(EXTRACT)

No. 7 – Sparta&K Moscow
- Position: Forward
- League: RPL

Personal information
- Born: 19 April 1996 (age 29) Bratsk, Russia
- Nationality: Russian
- Listed height: 5 ft 8 in (1.73 m)

Career information
- Playing career: 2014–present

Career history
- 2014–present: Sparta&K Moscow

Career highlights
- FIBA U19 All-Tournament Team (2015);

= Daria Kolosovskaya =

Russian basketball player

Daria Kolosovskaya (Дарья Колосовская; born 19 April 1996) is a Russian professional basketball player.

==Career==
===Europe===
In 2014, Kolosovskaya began her professional career with Sparta&K Moscow, playing in the Russian Premier League and the EuroCup. Here she played alongside the likes of Stefanie Dolson and Emma Meesseman. Kolosovskaya remained a part of the roster for both the 2015–16 and 2016–17 seasons.

(ACTIVITY A) Decide whether each statement below agrees with the article on Daria Kolosovskaya. Answer yes or no for each and quote the deciding words from the article: (i) Kolosovskaya was born in Bratsk, Russia; (ii) Kolosovskaya began her professional career in 2016; (iii) Kolosovskaya plays as a guard.
(ACTIVITY B) Retype word for word the part of the article on Daria Kolosovskaya that opens with the words containing "No. 7 – Sparta&K" and closes with "in (1.73 m)".
(ACTIVITY C) According to the article on Daria Kolosovskaya, which two players did she play alongside at Sparta&K Moscow?

(PROVIDED DATA)
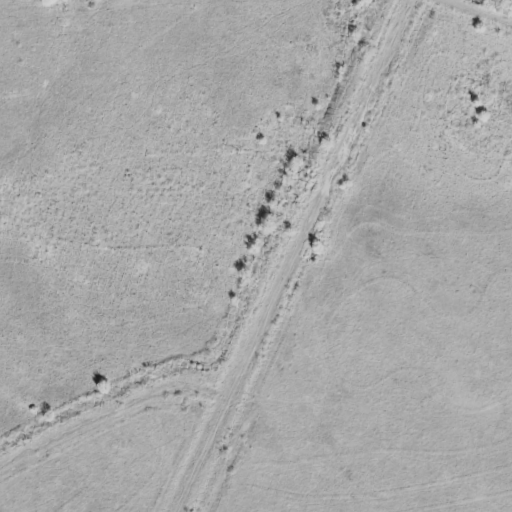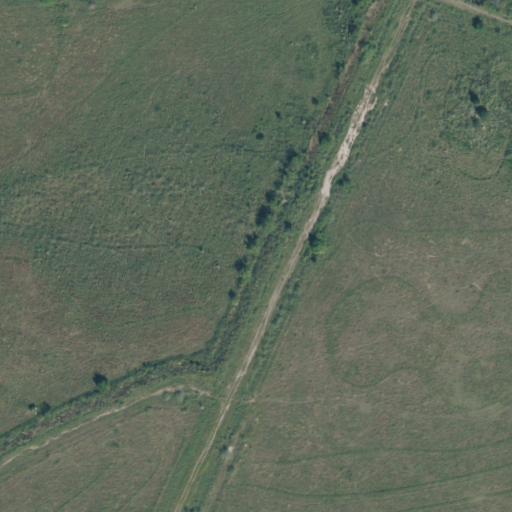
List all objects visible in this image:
road: (484, 9)
road: (325, 196)
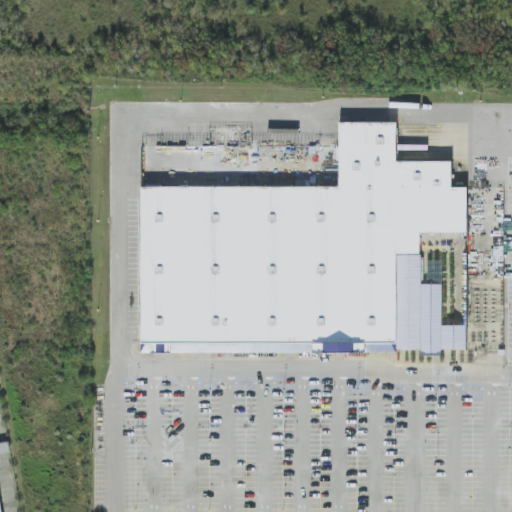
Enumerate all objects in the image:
road: (120, 116)
road: (485, 145)
building: (290, 253)
building: (302, 259)
road: (316, 368)
building: (436, 410)
road: (152, 440)
road: (191, 440)
road: (229, 440)
road: (267, 440)
road: (302, 440)
road: (339, 440)
road: (376, 442)
road: (413, 443)
road: (453, 443)
road: (492, 444)
building: (0, 476)
road: (5, 482)
building: (0, 507)
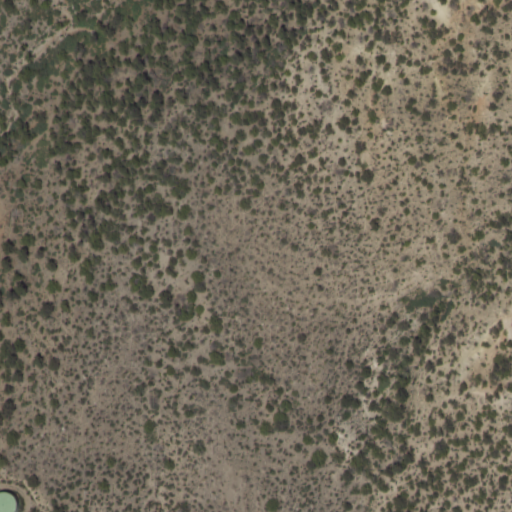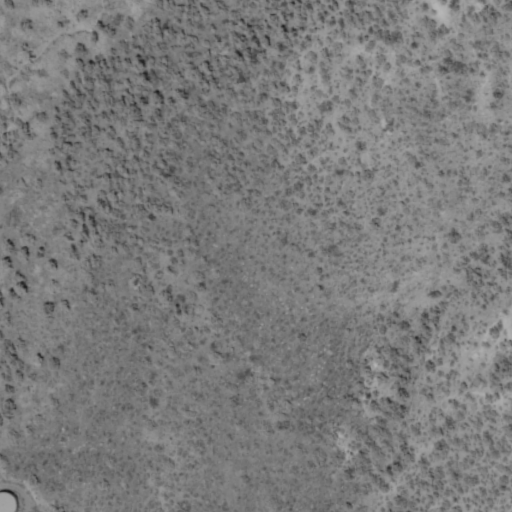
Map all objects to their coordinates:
storage tank: (9, 502)
building: (9, 502)
building: (8, 504)
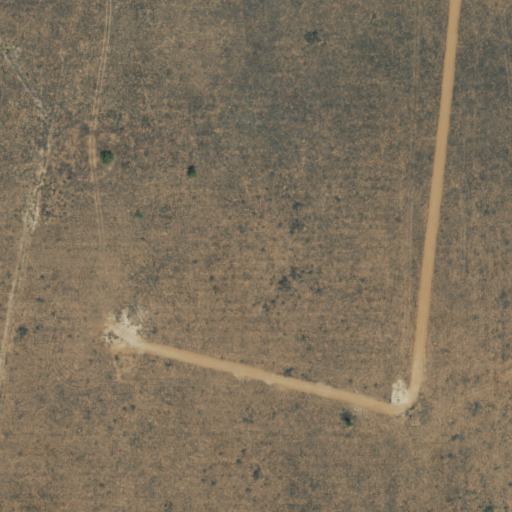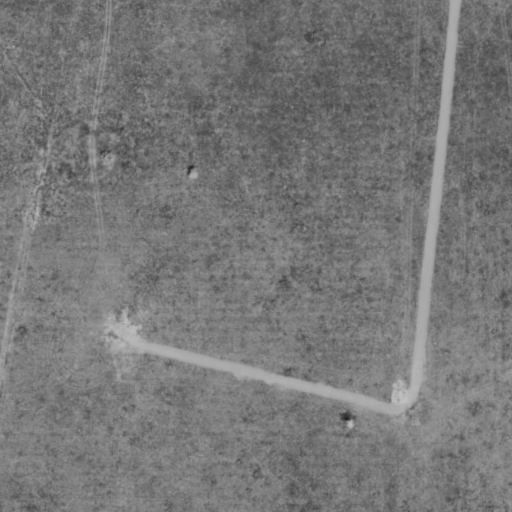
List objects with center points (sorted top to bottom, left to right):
road: (8, 158)
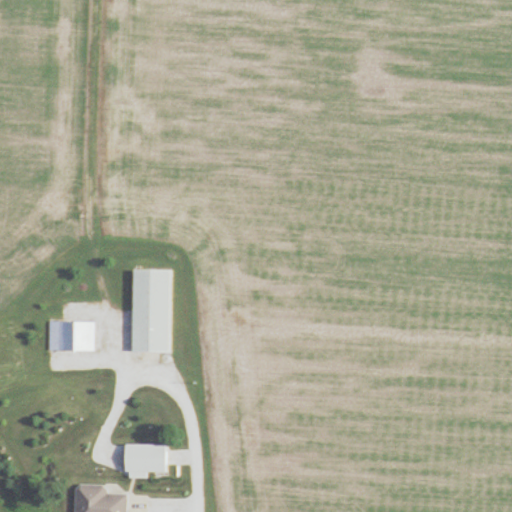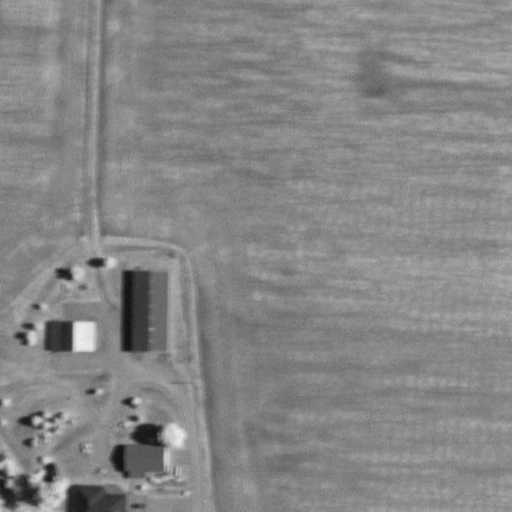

(WRITTEN SOLUTION A)
(i) Yes: "Born: 19 April 1996 (age 29) Bratsk, Russia"
(ii) No: "In 2014, Kolosovskaya began her professional career with Sparta&K Moscow"
(iii) No: "Position: Forward"

(WRITTEN SOLUTION B)
No. 7 – Sparta&K Moscow
- Position: Forward
- League: RPL

Personal information
- Born: 19 April 1996 (age 29) Bratsk, Russia
- Nationality: Russian
- Listed height: 5 ft 8 in (1.73 m)

(WRITTEN SOLUTION C) Stefanie Dolson and Emma Meesseman.